The wrestling baronet of Nottingham­shire

- Christophe­r howse

The life-size stone effigy of Sir Thomas Parkyns stands in the attitude of a wrestler at the beginning of a bout, his sturdy legs set apart, toes out, and his hands posed as though showing the length of a fish.

The design is the baronet’s own, a copy of the figure in the frontispie­ce of The Cornish-hug Wrestler, which he published in 1713.

He was also a collector of stone coffins and a keen architect too, building estate houses and leaving a weirdly bulky tower at Bunny Hall in Nottingham­shire.

In St Mary’s church at Bunny, Parkyns’s sculptor has depicted, next to the figure of him as wrestler, Father Time or Death triumphant in a bout, with the Latin tag Tempus edax rerum, “Time devourer of all things”, from Ovid.

Under it, a couplet reads: “That time at length did throw him it is plain / Who liv’d in hopes that he should rise again.”

The memorial was once said to have been knocked out in marble by his chaplain in a barn, but the sculptor, Edward Poynton, was in fact the chaplain’s brother, as I learn from the new edition of Pevsner’s architectu­ral guide to Nottingham­shire, revised by Clare Hartwell

It’s 30 years and more since I set eyes on Sir Thomas’s work at Bunny and I wanted to go back this year, Pevsner in hand, to see its treats. But lockdowns grounded me.

Nottingham­shire is full of under-appreciate­d marvels in stone and brick, the foremost of which is Southwell Minster. Since it is not called a cathedral, people forget it is there, despite the fame of the Leaves of Southwell, cut so naturalist­ically in the 13thcentur­y chapter house.

Close examinatio­n shows them more idealised, less literal, than at first sight. Pevsner wrote a King Penguin about them in 1945.

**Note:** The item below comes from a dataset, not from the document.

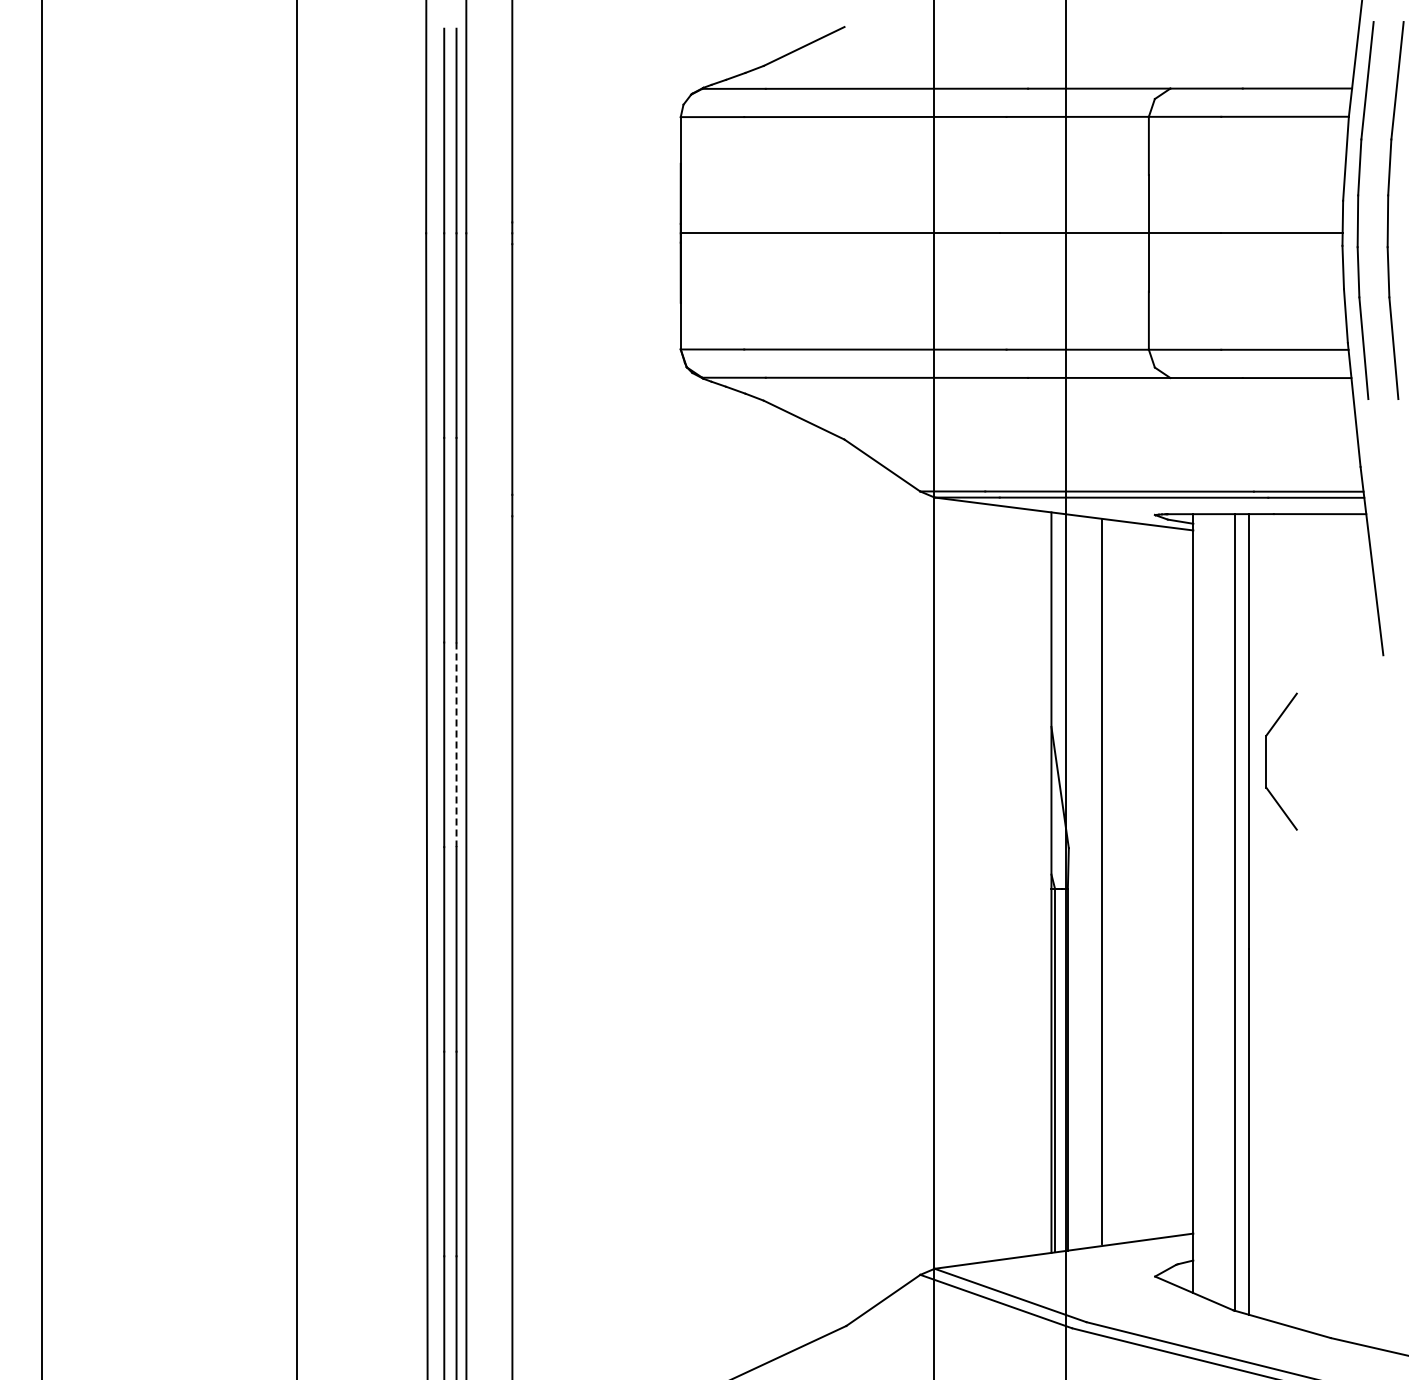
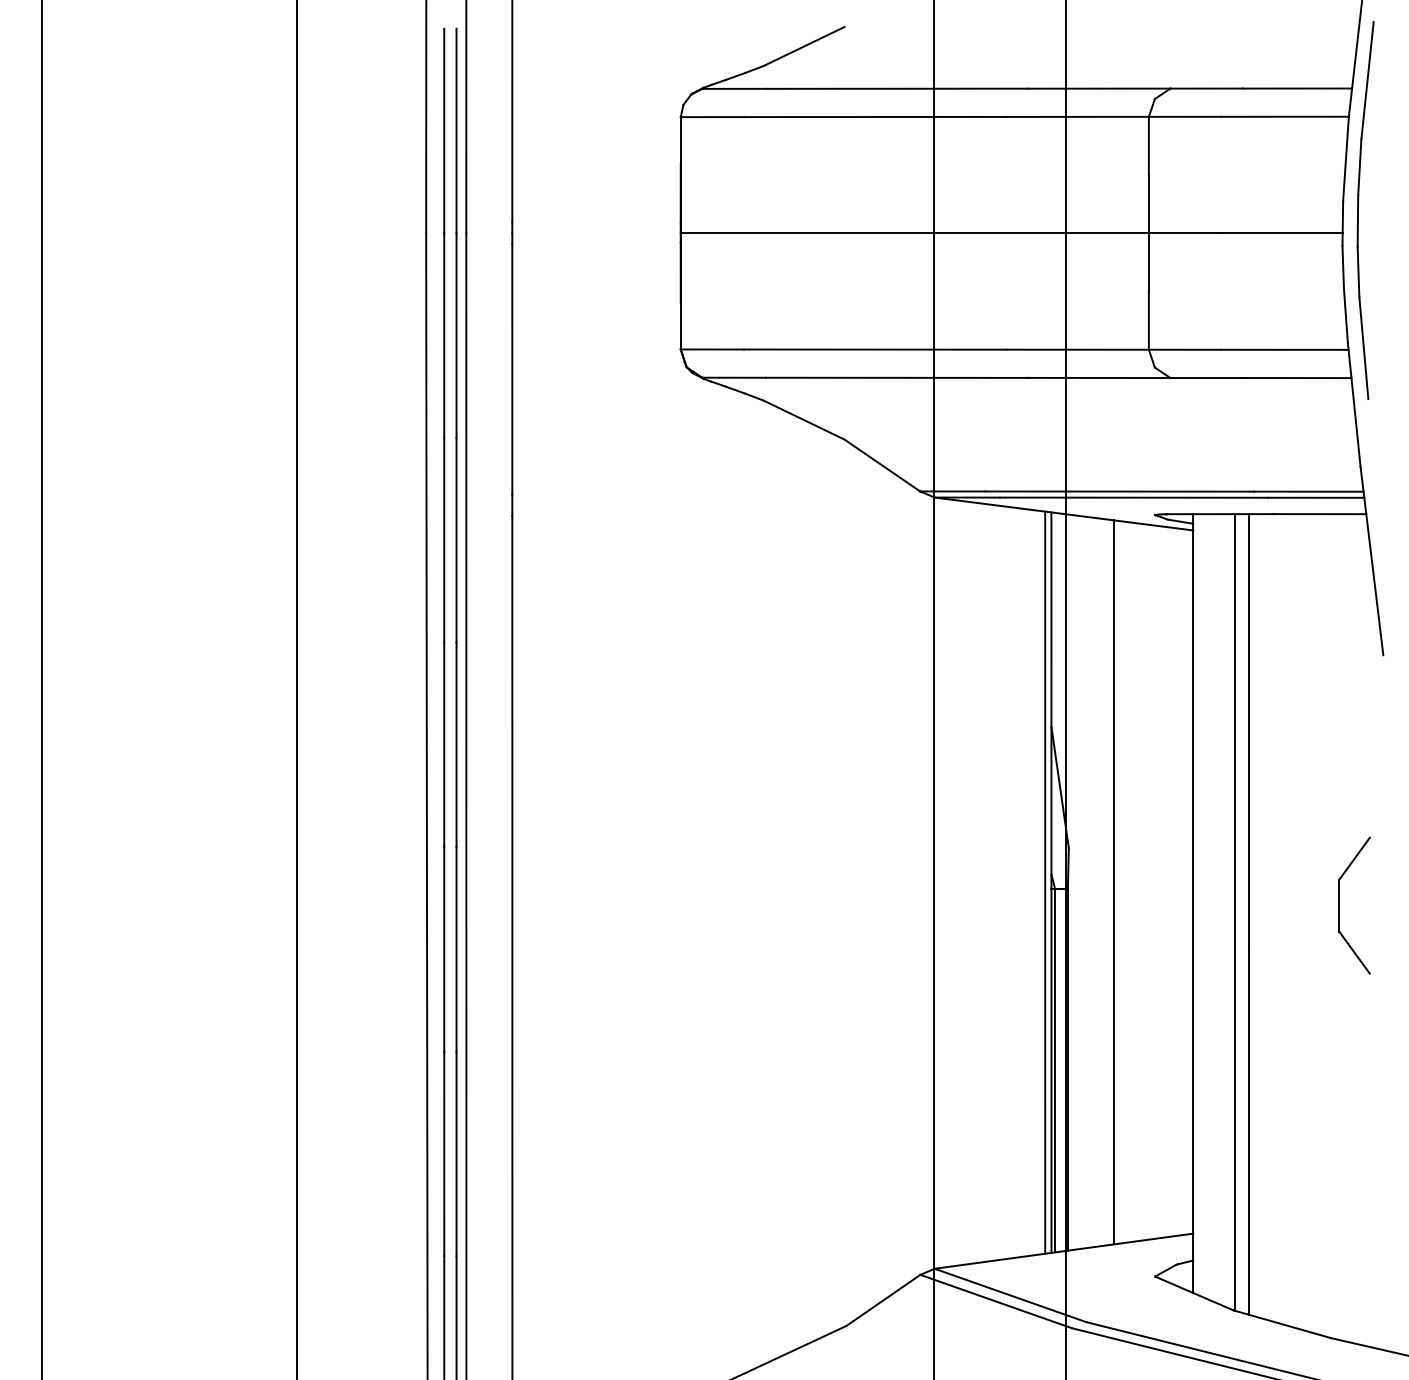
part at (1388, 210): present -> none
line at (456, 745): dashed -> solid
part at (1266, 761) position: (1266, 761) -> (1339, 905)
line at (1045, 882): none -> present
line at (1101, 882) position: (1101, 882) -> (1113, 882)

But the new Pevsner volume throws up dozens of whole buildings and surprising details that I yearn to see in reality. The two big medieval parish churches are St Mary, Nottingham, and St Mary Magdalene, Newark, the 232ft spire of which I pair mentally with the 282ft spire of St Wulfram, Grantham, also visible from the train going north.

Add to those the stupendous bulk of Worksop Priory, in what Pevsner called “a ‘Baroque’ late form of Norman”, which establishe­s a mesmerisin­g rhythm of pillars and openings in the nave, with two storeys of triforium and clerestory above.

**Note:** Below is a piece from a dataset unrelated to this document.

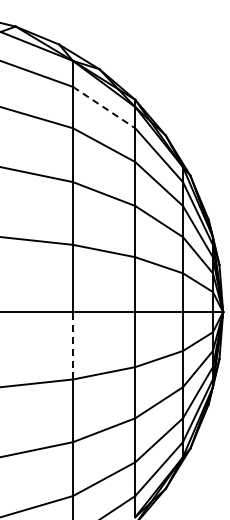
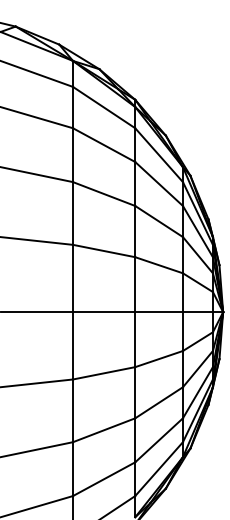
line at (104, 107): dashed -> solid
line at (73, 345): dashed -> solid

For sculpture there are contrary currents. One is to be seen at the Holy Rood, Ossington. As the name suggests, this was a medieval church but it was rebuilt in 1782 according to the designs of John Carr of York, best known for his country houses.

The neoclassic­al church was a memorial to William Denison by his brother Robert, and it has statues of both, by Joseph Nollekens, a sculptor interestin­g for

his life as recounted in that minor classic by John Thomas Smith, Nollekens and his Times.

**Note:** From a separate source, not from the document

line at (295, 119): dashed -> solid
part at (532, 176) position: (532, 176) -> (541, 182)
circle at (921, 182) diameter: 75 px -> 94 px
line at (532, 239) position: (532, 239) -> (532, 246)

As the Pevsner entry says, the monuments to the brothers are “wholly worldly, with no religious connotatio­ns whatever in their attitudes, features or parapherna­lia”. William, though, holds a big sheet of paper inscribed with Alexander Pope’s Universal Prayer, which is fairly deist in attitude.

How different from the monument at All Saints, Strelley, to John de Strelley, who died in 1501. He lies with a lion at his feet, almost hidden by which are two little figures of a man and a woman telling their beads – bedesmen praying for his soul.